The staging follows the hexagonal frame: after a credits as black as breathless, a long traveling introduces the Afghan presenter ... who finishes the emission while the light goes out. Twenty minutes, police, lawyers, victims and defendants take turns explaining the case of the week.

"We were inspired by + Bring in the accused +", recognizes Arif Ahmadi, the managing director of Awaz, which produces Adalat. He had seen the French program with an expatriate friend in Kabul. "We just put a little more light on the set, because we wanted to show that justice is simple, it is transparent."

"Adalat", which means "justice" in Persian, does not only tell of the great crimes that have agitated Afghanistan, a country at war for four decades, where murders have been legion.

The program also focuses on less media-related cases, violence against women and other acts of corruption, which it narrates with pedagogy. The legal texts are cited, but simplified, for the good understanding of the viewers.

In an episode devoted to the rape of a young woman in Bamiyan (center), an investigator reports "eleven different pieces of evidence attesting to the guilt" of the two attackers, while a prosecutor explains why the "maximum sentence", namely eight years, was demanded against them.

On appeal, the two men, who denounce "a set up", will however be sentenced to six and one year in prison.

- Democratize justice -

"We are not saying that justice is great, or that no one is corrupt," said Arif Hamadi. "The idea is to democratize the idea of ​​justice, to explain the law to people by showing them that there are complicated words, but that in the end everyone can understand."

"In Afghan society, men and women are victims because they do not know their rights," agrees presenter Shukria Niazai, 25, who says she is "proud" to teach the population "how to defend themselves".

The program, funded by international donors, found its followers, welcomes Najibullah Hameed, an official of the Aryana channel, which broadcasts it. In the absence of reliable audience measurements in Afghanistan, he recounts the "numerous telephone calls" of frustrated viewers when Adalat had been suspended from the air during a sports competition.

The concept "is very effective," he adds, in a country where 57% of the population is illiterate, according to Unesco, and the print media rarely consulted. "Television and social media are the best way to get messages out," said Hameed. "You have to show people things they can see."

- Popular support -

Before Adalat, numerous programs and series were produced to generate popular support for the fragile Afghan state, ravaged by four decades of war.

The international coalition led by the United States, which ousted the Taliban from power at the end of 2001, thus "invested a lot" in the Afghan audiovisual sector until 2014, when it transferred the security of the country to the Afghan forces, "to show the public that they were competent, that they had the right weapons, "recalls Wali Arian, a former interior ministry communicator.

"The media have done a tremendous amount to build confidence in the security forces," said Massood Nawabi, an executive with Tolo TV, the country's largest private channel.
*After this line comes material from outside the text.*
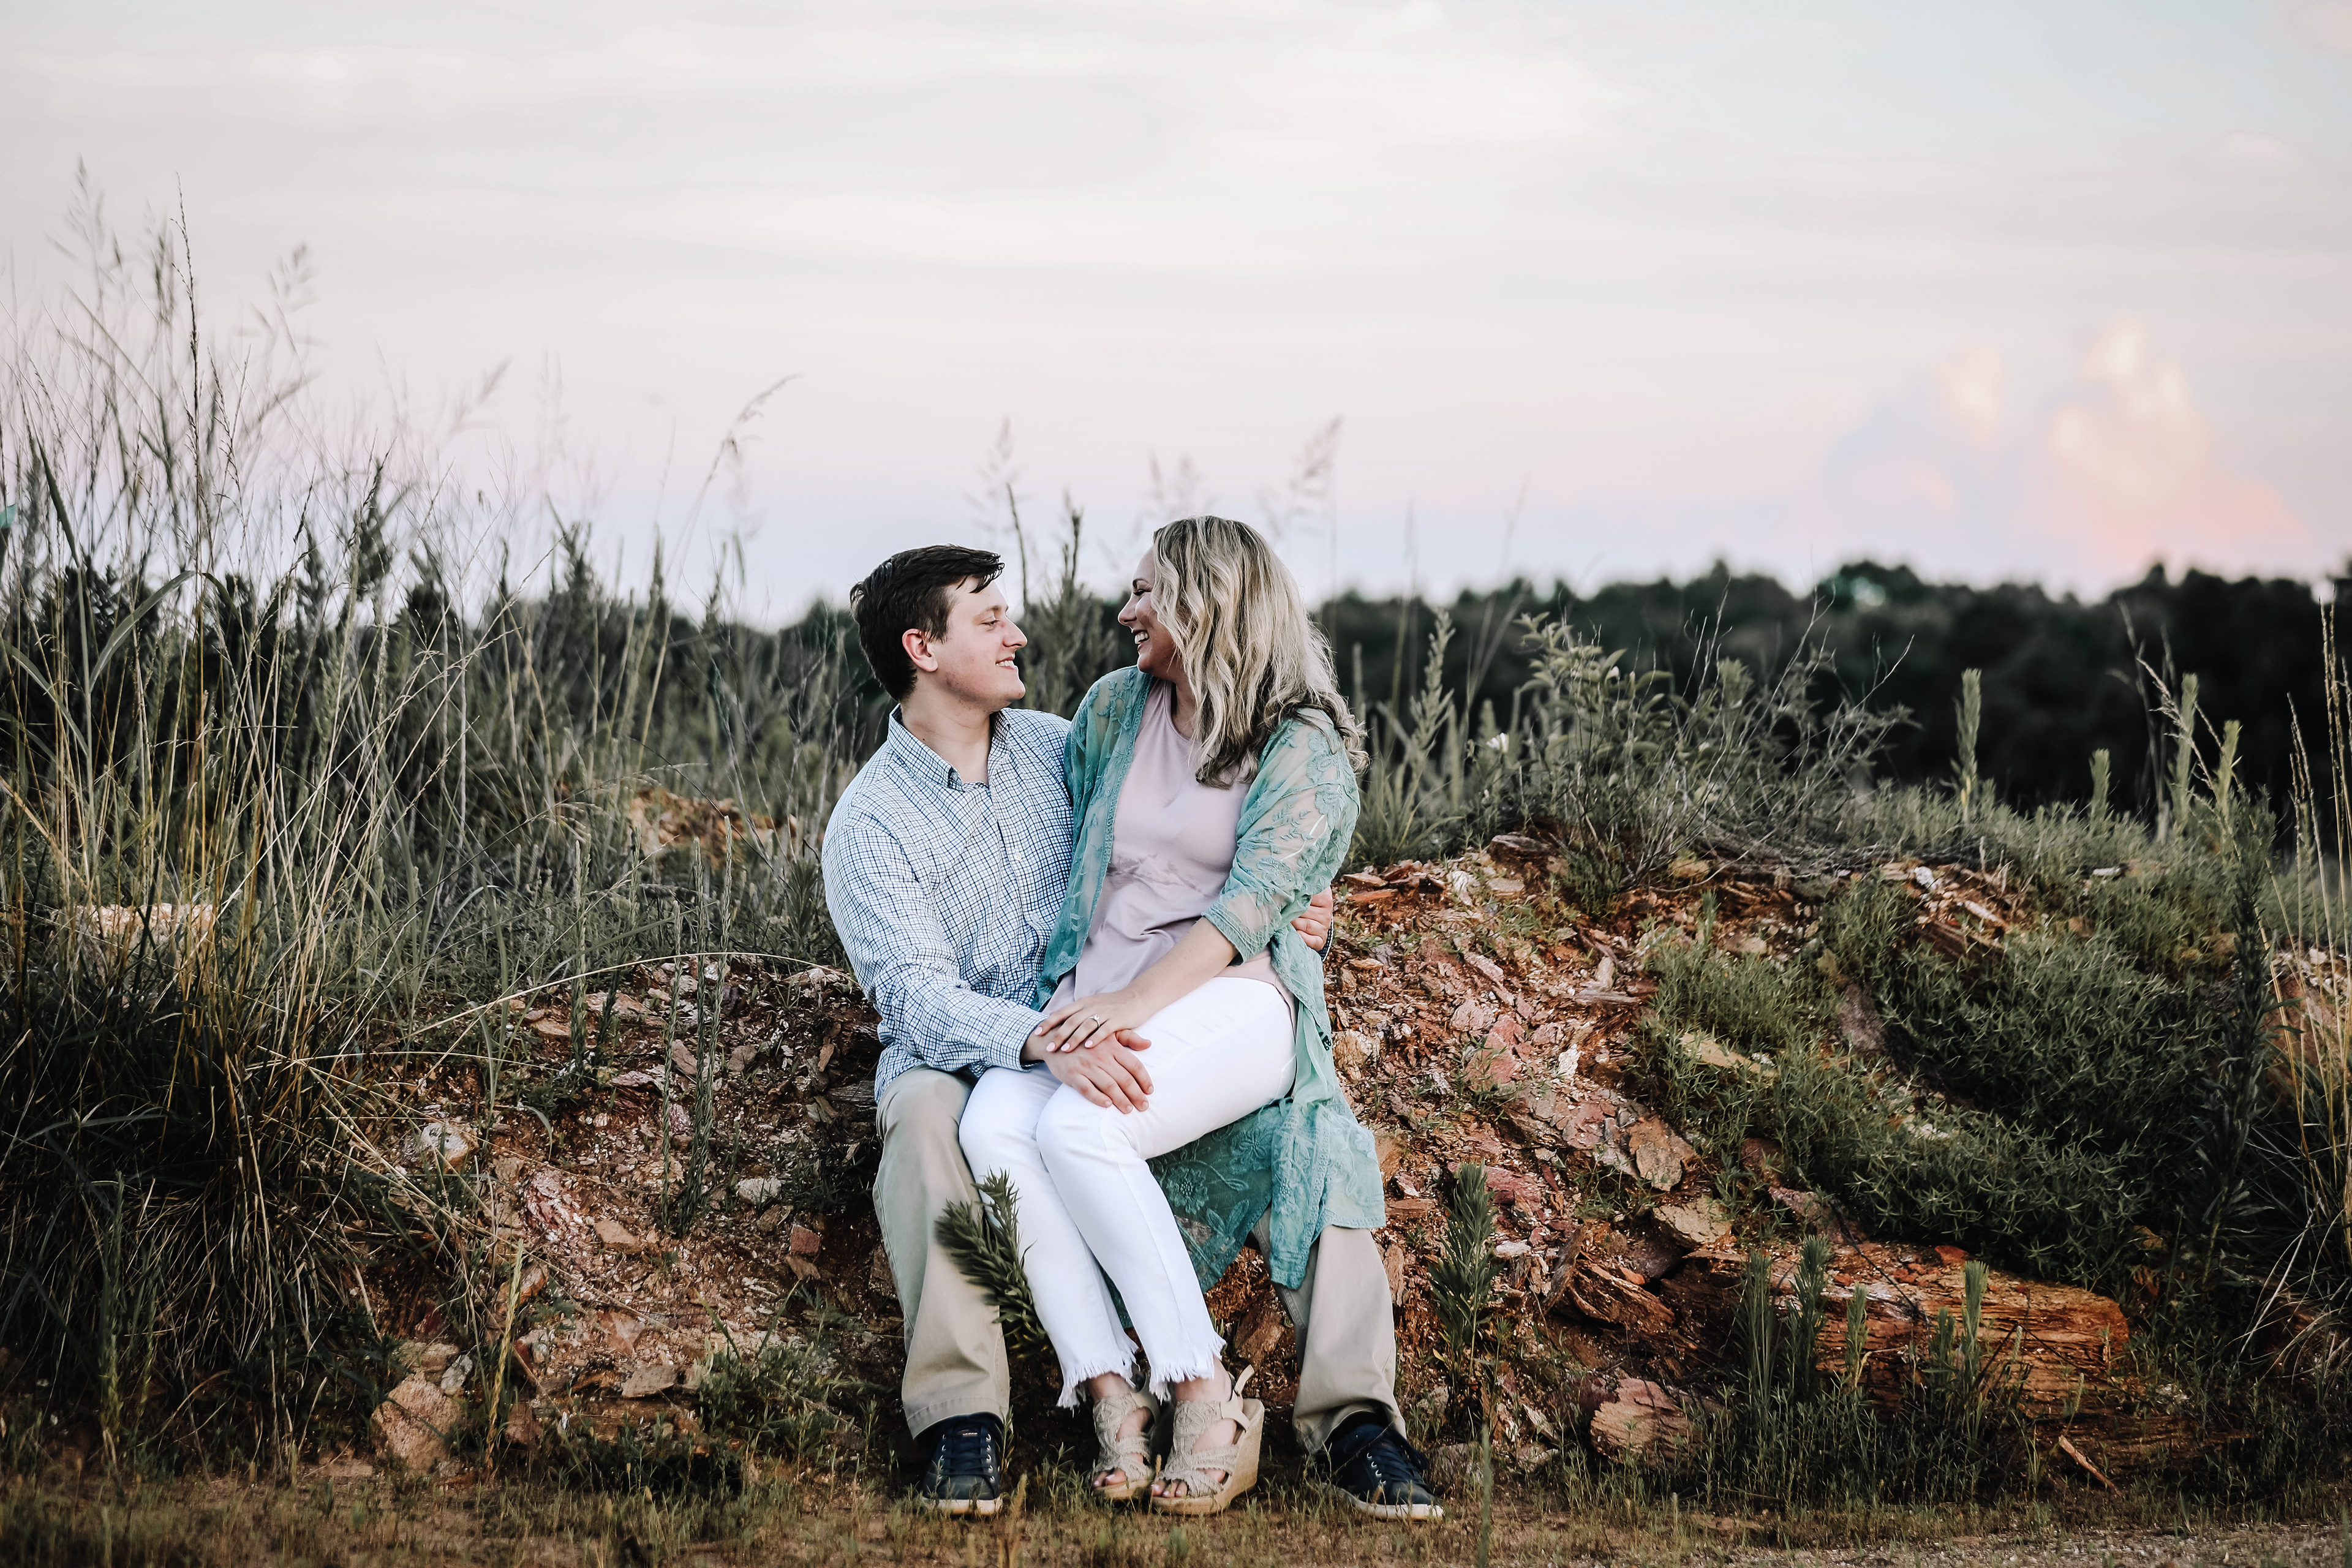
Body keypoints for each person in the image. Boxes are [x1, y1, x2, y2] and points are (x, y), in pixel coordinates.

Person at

"It's not only subsidized, we also do it for free," as when the last season of the New Afghan Star was dedicated to Afghan forces, he notes.

"Adalat" is very timely for the Afghan authorities, while Kabul must soon start peace negotiations with the Taliban. For two decades, the corruption of the justice system and its ineffectiveness have been "one of the main reasons why people believe more in their government", insists Arif Ahmadi.

In the countryside, the insurgents won many hearts thanks to their Sharia-based justice, although they were more concise.

Adalat "shows that the institution and its prosecutors are working," notes Jamshid Rasooli, spokesman for the Afghan attorney general's office: the program "increases popular confidence in the justice system." And to hope: "When they have a problem, they will come to us."